Life Skills, teaching math to manners
The Life Skills program at Little Cypress-Mauriceville High School is much more than the two word description. It is program that gives its special needs students the basic educational courses, but goes much further by teaching the students how to live in the world outside the classroom. The complex at LCM includes a classroom, a parlor, a dining area, and a kitchen. Terrie Parker has been the instructor for the program for the last 13 years. Parker is assisted in the program by paraprofessionals Betty Guidroz, Stacie Peveto, Mamie Johnson, and Morgan Milligan.
The students have the regular curriculum as prescribed by the state. In addition they also learn practical life lessons. “We give our students regular instruction, and we also teach them basic things like how to shop for groceries, how to handle money, things they need to know to be functional in everyday living. We have trips to Walmart, to the Lutcher Theater. We go out to eat and teach them to read the menus and how to order. In addition we instruct them in proper manners. Our program is self supporting. The only thing the school district pays for is transportation. Our staff is dedicated and we have a wonderful group of students”, said Parker. “This year has been a great year, we went to the state flag football tournament in Waco at Baylor University and won the tournament. Our team played four games. They got to practice in the indoor facility that the Baylor football team uses. It was a great experience for our team.”

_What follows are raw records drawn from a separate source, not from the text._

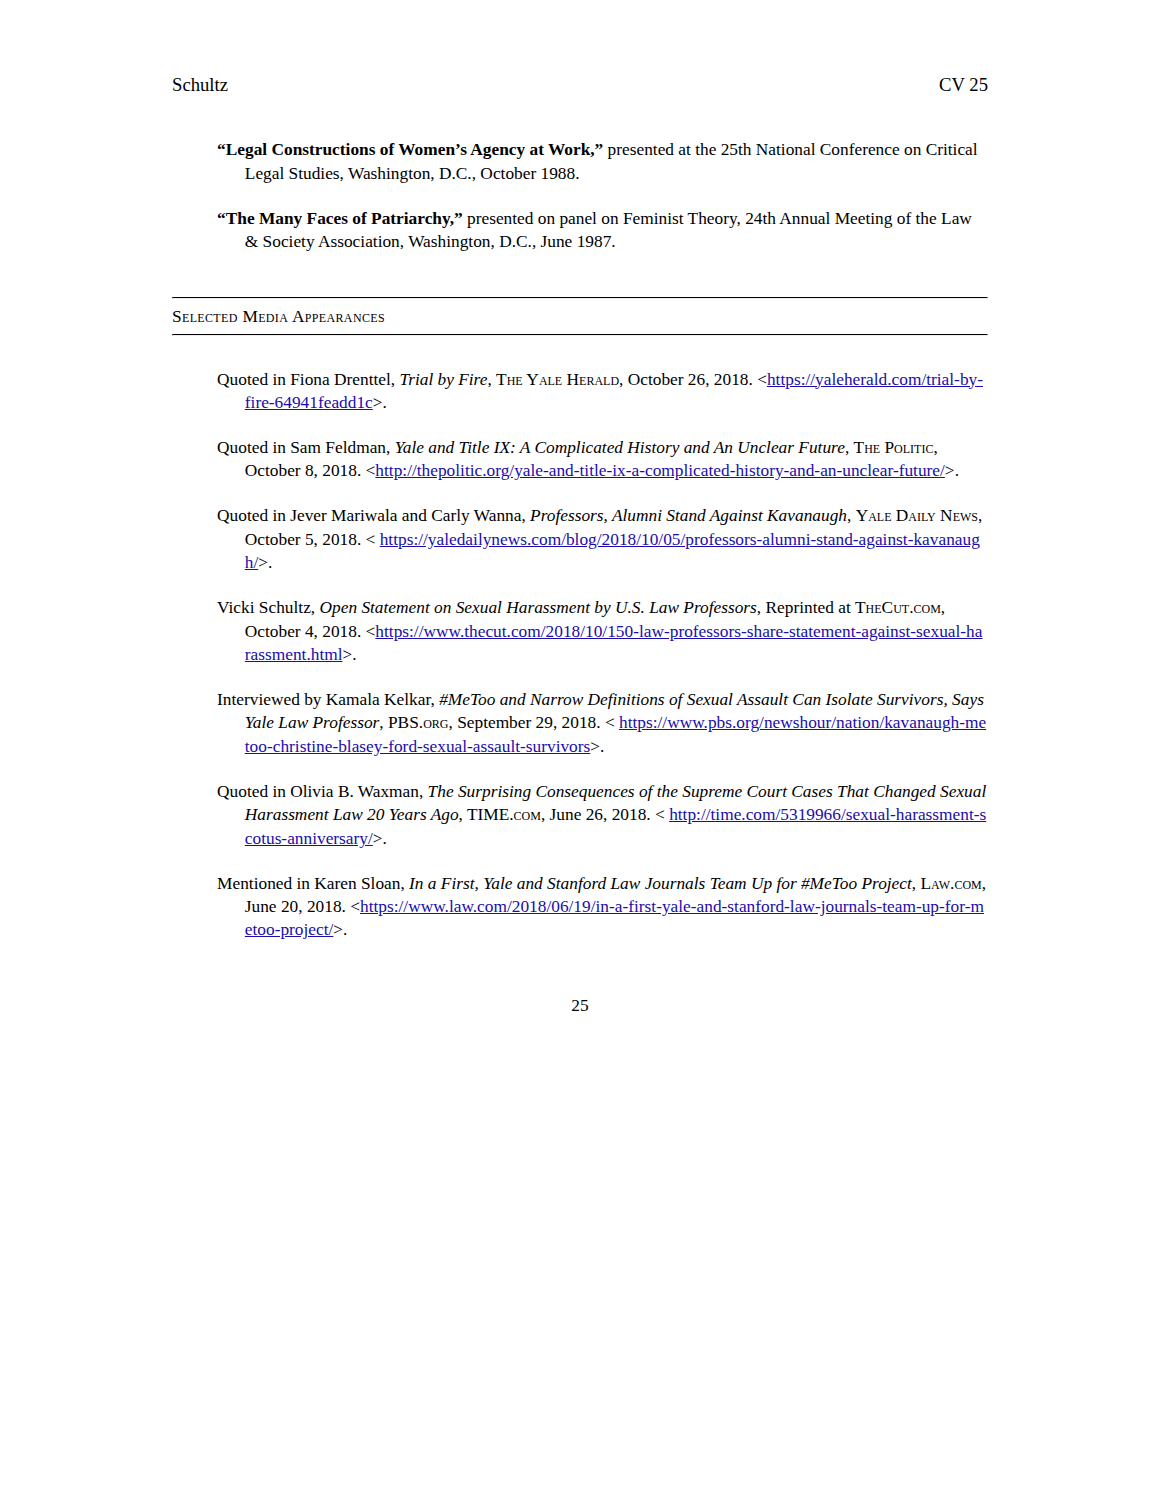Schultz CV 25
“Legal Constructions of Women’s Agency at Work,” presented at the 25th National Conference on Critical Legal Studies, Washington, D.C., October 1988.
“The Many Faces of Patriarchy,” presented on panel on Feminist Theory, 24th Annual Meeting of the Law & Society Association, Washington, D.C., June 1987.
Selected Media Appearances
Quoted in Fiona Drenttel, Trial by Fire, The Yale Herald, October 26, 2018. <https://yaleherald.com/trial-by-fire-64941feadd1c>.
Quoted in Sam Feldman, Yale and Title IX: A Complicated History and An Unclear Future, The Politic, October 8, 2018. <http://thepolitic.org/yale-and-title-ix-a-complicated-history-and-an-unclear-future/>.
Quoted in Jever Mariwala and Carly Wanna, Professors, Alumni Stand Against Kavanaugh, Yale Daily News, October 5, 2018. < https://yaledailynews.com/blog/2018/10/05/professors-alumni-stand-against-kavanaugh/>.
Vicki Schultz, Open Statement on Sexual Harassment by U.S. Law Professors, Reprinted at TheCut.com, October 4, 2018. <https://www.thecut.com/2018/10/150-law-professors-share-statement-against-sexual-harassment.html>.
Interviewed by Kamala Kelkar, #MeToo and Narrow Definitions of Sexual Assault Can Isolate Survivors, Says Yale Law Professor, PBS.org, September 29, 2018. < https://www.pbs.org/newshour/nation/kavanaugh-metoo-christine-blasey-ford-sexual-assault-survivors>.
Quoted in Olivia B. Waxman, The Surprising Consequences of the Supreme Court Cases That Changed Sexual Harassment Law 20 Years Ago, TIME.com, June 26, 2018. < http://time.com/5319966/sexual-harassment-scotus-anniversary/>.
Mentioned in Karen Sloan, In a First, Yale and Stanford Law Journals Team Up for #MeToo Project, Law.com, June 20, 2018. <https://www.law.com/2018/06/19/in-a-first-yale-and-stanford-law-journals-team-up-for-metoo-project/>.
25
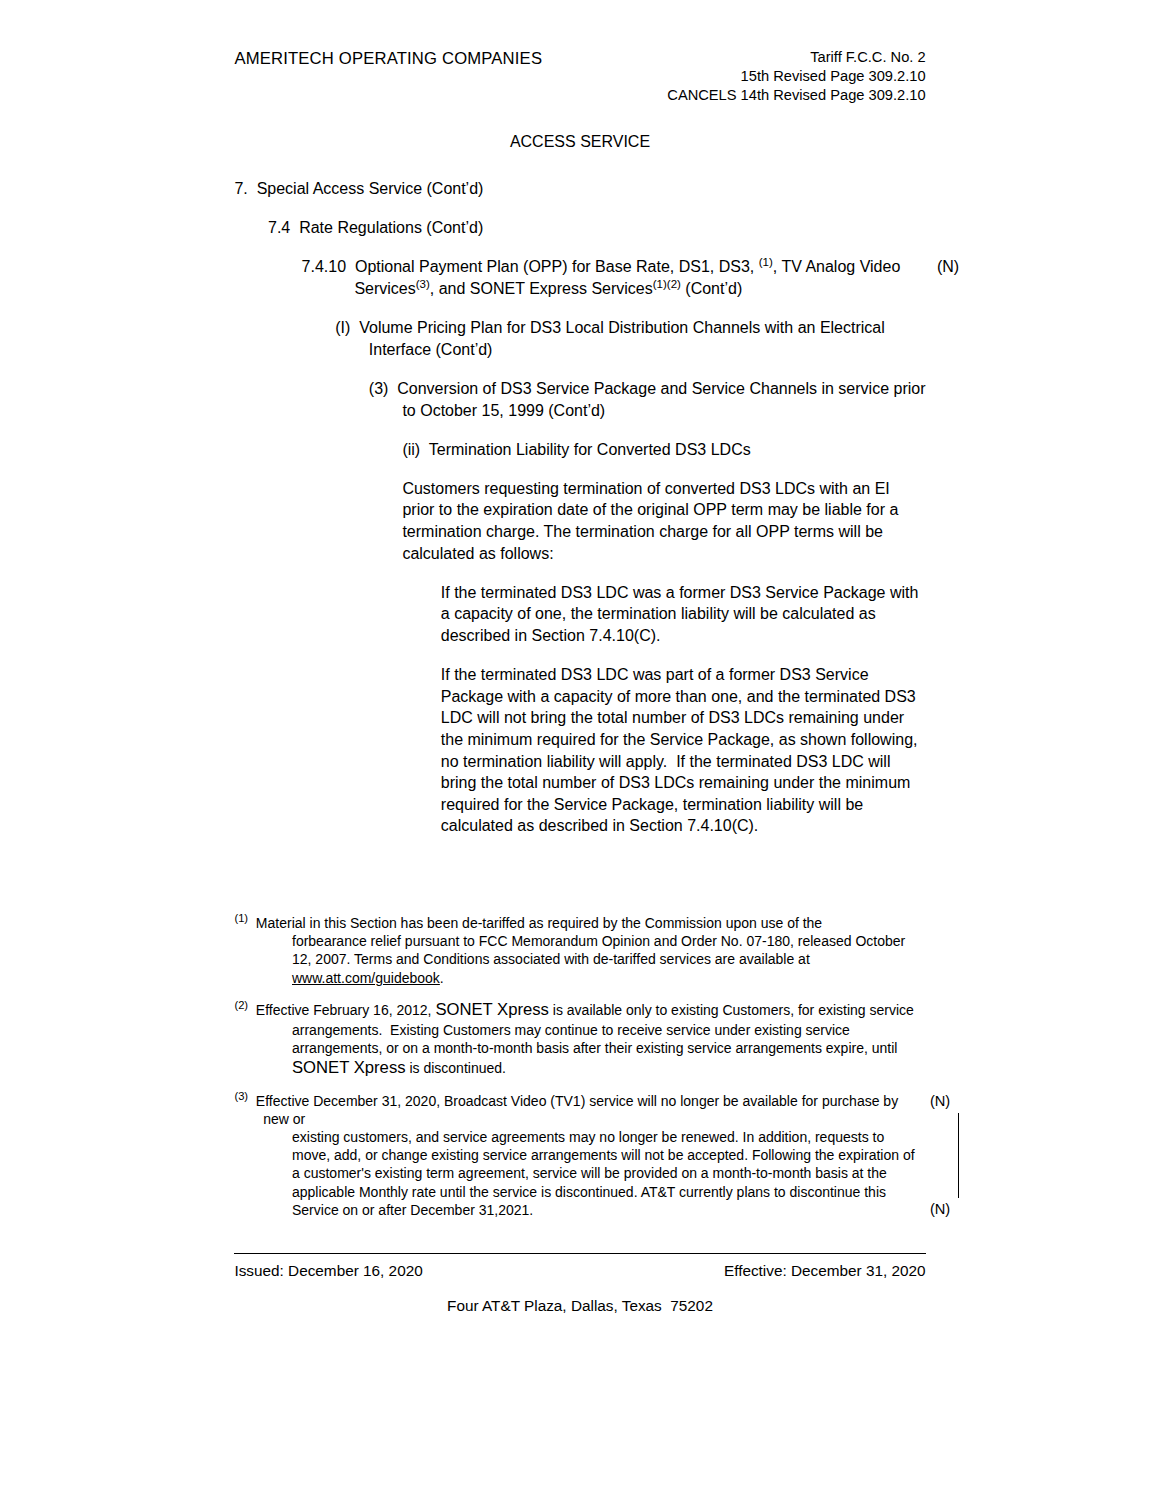AMERITECH OPERATING COMPANIES
Tariff F.C.C. No. 2
15th Revised Page 309.2.10
CANCELS 14th Revised Page 309.2.10
ACCESS SERVICE
7. Special Access Service (Cont’d)
7.4 Rate Regulations (Cont’d)
(N)
7.4.10 Optional Payment Plan (OPP) for Base Rate, DS1, DS3, (1), TV Analog Video Services(3), and SONET Express Services(1)(2) (Cont’d)
(I) Volume Pricing Plan for DS3 Local Distribution Channels with an Electrical Interface (Cont’d)
(3) Conversion of DS3 Service Package and Service Channels in service prior to October 15, 1999 (Cont’d)
(ii) Termination Liability for Converted DS3 LDCs
Customers requesting termination of converted DS3 LDCs with an EI prior to the expiration date of the original OPP term may be liable for a termination charge. The termination charge for all OPP terms will be calculated as follows:
If the terminated DS3 LDC was a former DS3 Service Package with a capacity of one, the termination liability will be calculated as described in Section 7.4.10(C).
If the terminated DS3 LDC was part of a former DS3 Service Package with a capacity of more than one, and the terminated DS3 LDC will not bring the total number of DS3 LDCs remaining under the minimum required for the Service Package, as shown following, no termination liability will apply. If the terminated DS3 LDC will bring the total number of DS3 LDCs remaining under the minimum required for the Service Package, termination liability will be calculated as described in Section 7.4.10(C).
(1) Material in this Section has been de-tariffed as required by the Commission upon use of the forbearance relief pursuant to FCC Memorandum Opinion and Order No. 07-180, released October 12, 2007. Terms and Conditions associated with de-tariffed services are available at www.att.com/guidebook.
(2) Effective February 16, 2012, SONET Xpress is available only to existing Customers, for existing service arrangements. Existing Customers may continue to receive service under existing service arrangements, or on a month-to-month basis after their existing service arrangements expire, until SONET Xpress is discontinued.
(N) (N)
(3) Effective December 31, 2020, Broadcast Video (TV1) service will no longer be available for purchase by new or existing customers, and service agreements may no longer be renewed. In addition, requests to move, add, or change existing service arrangements will not be accepted. Following the expiration of a customer's existing term agreement, service will be provided on a month-to-month basis at the applicable Monthly rate until the service is discontinued. AT&T currently plans to discontinue this Service on or after December 31,2021.
Issued: December 16, 2020
Effective: December 31, 2020
Four AT&T Plaza, Dallas, Texas 75202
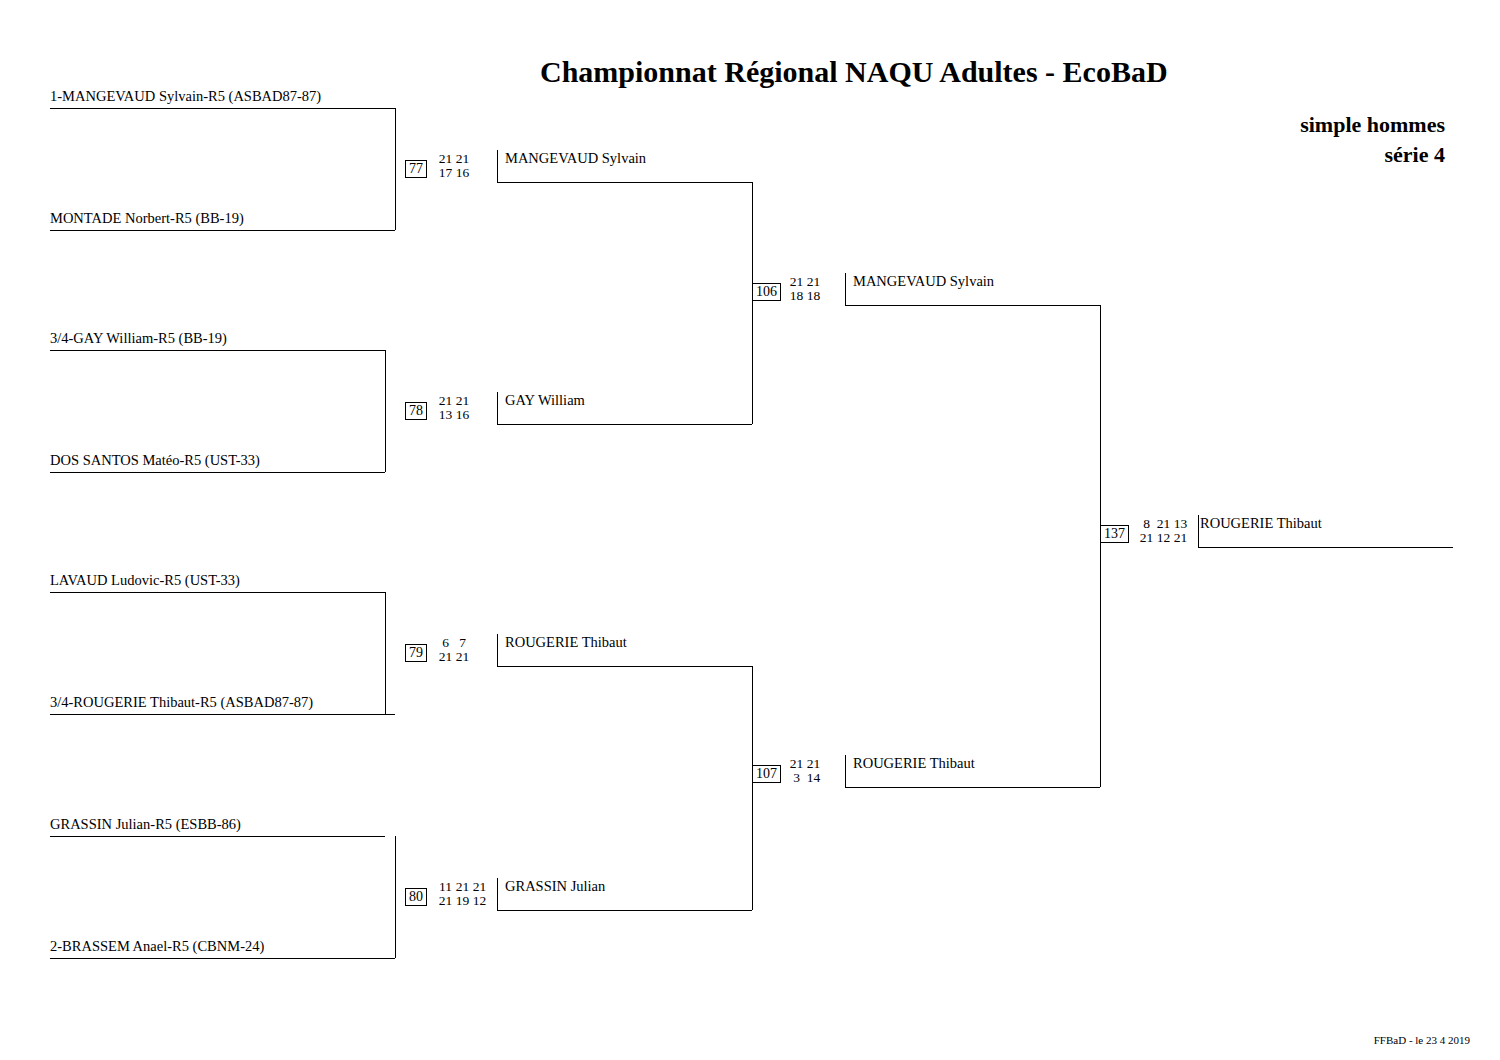Championnat Régional NAQU Adultes - EcoBaD
simple hommes
série 4
1-MANGEVAUD Sylvain-R5 (ASBAD87-87)
MONTADE Norbert-R5 (BB-19)
77
2121 1716
MANGEVAUD Sylvain
3/4-GAY William-R5 (BB-19)
DOS SANTOS Matéo-R5 (UST-33)
78
2121 1316
GAY William
LAVAUD Ludovic-R5 (UST-33)
3/4-ROUGERIE Thibaut-R5 (ASBAD87-87)
79
67 2121
ROUGERIE Thibaut
GRASSIN Julian-R5 (ESBB-86)
2-BRASSEM Anael-R5 (CBNM-24)
80
112121 211912
GRASSIN Julian
106
2121 1818
MANGEVAUD Sylvain
107
2121 314
ROUGERIE Thibaut
137
82113 211221
ROUGERIE Thibaut
FFBaD - le 23 4 2019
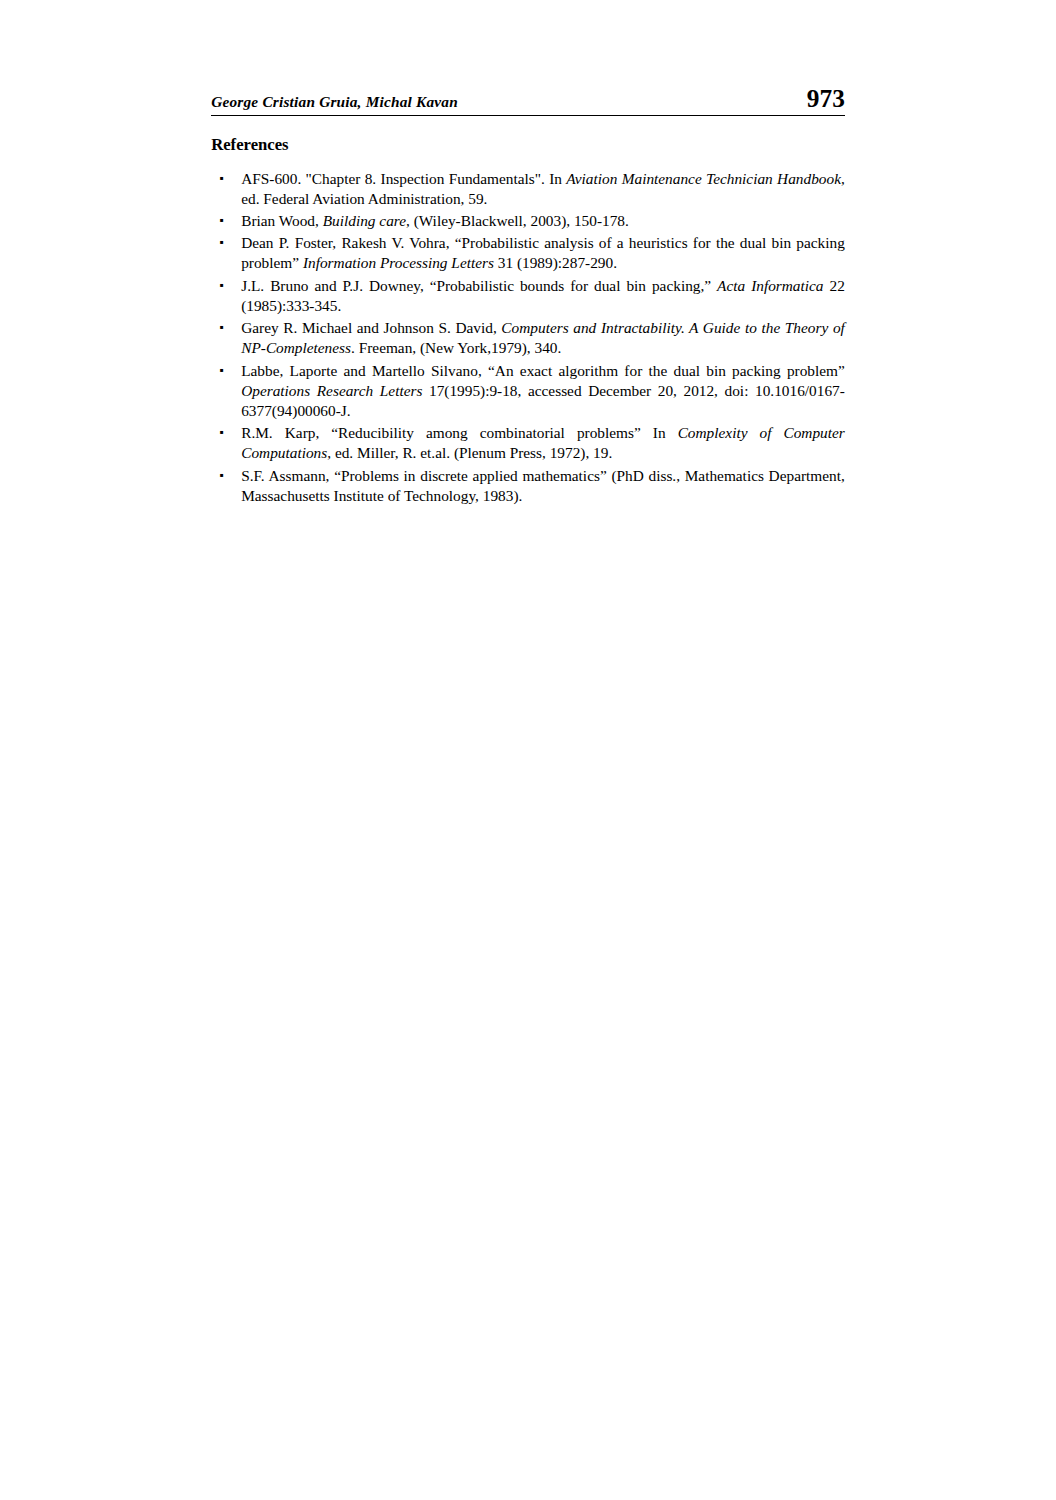George Cristian Gruia, Michal Kavan
973
References
AFS-600. "Chapter 8. Inspection Fundamentals". In Aviation Maintenance Technician Handbook, ed. Federal Aviation Administration, 59.
Brian Wood, Building care, (Wiley-Blackwell, 2003), 150-178.
Dean P. Foster, Rakesh V. Vohra, “Probabilistic analysis of a heuristics for the dual bin packing problem” Information Processing Letters 31 (1989):287-290.
J.L. Bruno and P.J. Downey, “Probabilistic bounds for dual bin packing,” Acta Informatica 22 (1985):333-345.
Garey R. Michael and Johnson S. David, Computers and Intractability. A Guide to the Theory of NP-Completeness. Freeman, (New York,1979), 340.
Labbe, Laporte and Martello Silvano, “An exact algorithm for the dual bin packing problem” Operations Research Letters 17(1995):9-18, accessed December 20, 2012, doi: 10.1016/0167-6377(94)00060-J.
R.M. Karp, “Reducibility among combinatorial problems” In Complexity of Computer Computations, ed. Miller, R. et.al. (Plenum Press, 1972), 19.
S.F. Assmann, “Problems in discrete applied mathematics” (PhD diss., Mathematics Department, Massachusetts Institute of Technology, 1983).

The team consisted of six players and five volunteer partners. Team coaches were LCM assistant principal Jason Yeaman, who was head coach, assisted by Michael Ridout, assistant principal at LC Intermediate, and science teacher Corey Parsons, serving as a chaperone as well as assistant coach.
“The same time we had the flag football games going we also had students who participated in a bowling tournament in Beaumont. We had three bowlers who brought home one gold and two silver medals. There is also a track team. It is a unified team that is made up of two students and two partners. We are part of the Life Force Team of Special Olympics”, said Parsons.
To raise the money the program needs the Life Skills unit solicits donations, but the bulk of the money is raised by the students themselves. The most recent project has been the sales of nearly 700 cheese logs. The logs were cheddar cheese and jalapeño cheese logs. The cheese logs are made and packaged by the students and sold by orders and direct sales. Deliveries were made by the students. “Every Friday we bake and sell cookies in the school cafeteria. Our entire student body supports the Life Skills class. Our cookies are made according to the standards required to be sold in the cafeteria and we always sell out”, said Parker.
Major strides have been made in the education of special needs students. The students of today are active in all school activities and the student body has accepted the students and includes them in student activities. “We have a great student body at LCM. The regular students accept and make friends with our special needs kids and often a regular student will come by our class rooms when they have free time and offer to help, or they will just come by to say hello to their friends in our program. Sometimes it takes a lot of patience, but this is a very rewarding program. We are working hard to erase the “R” word. “R” meaning “retarded”, said Parker. “We have students who have jobs in the community. One works as a busboy at Casa Ole, another at Pizza Hut assembling the pizza boxes and filling the salt shakers. There are some that work at North Orange and Little Cypress Baptist Churches and some that work here in the school cafeteria. There is nothing they are not capable of doing when they are given a chance.”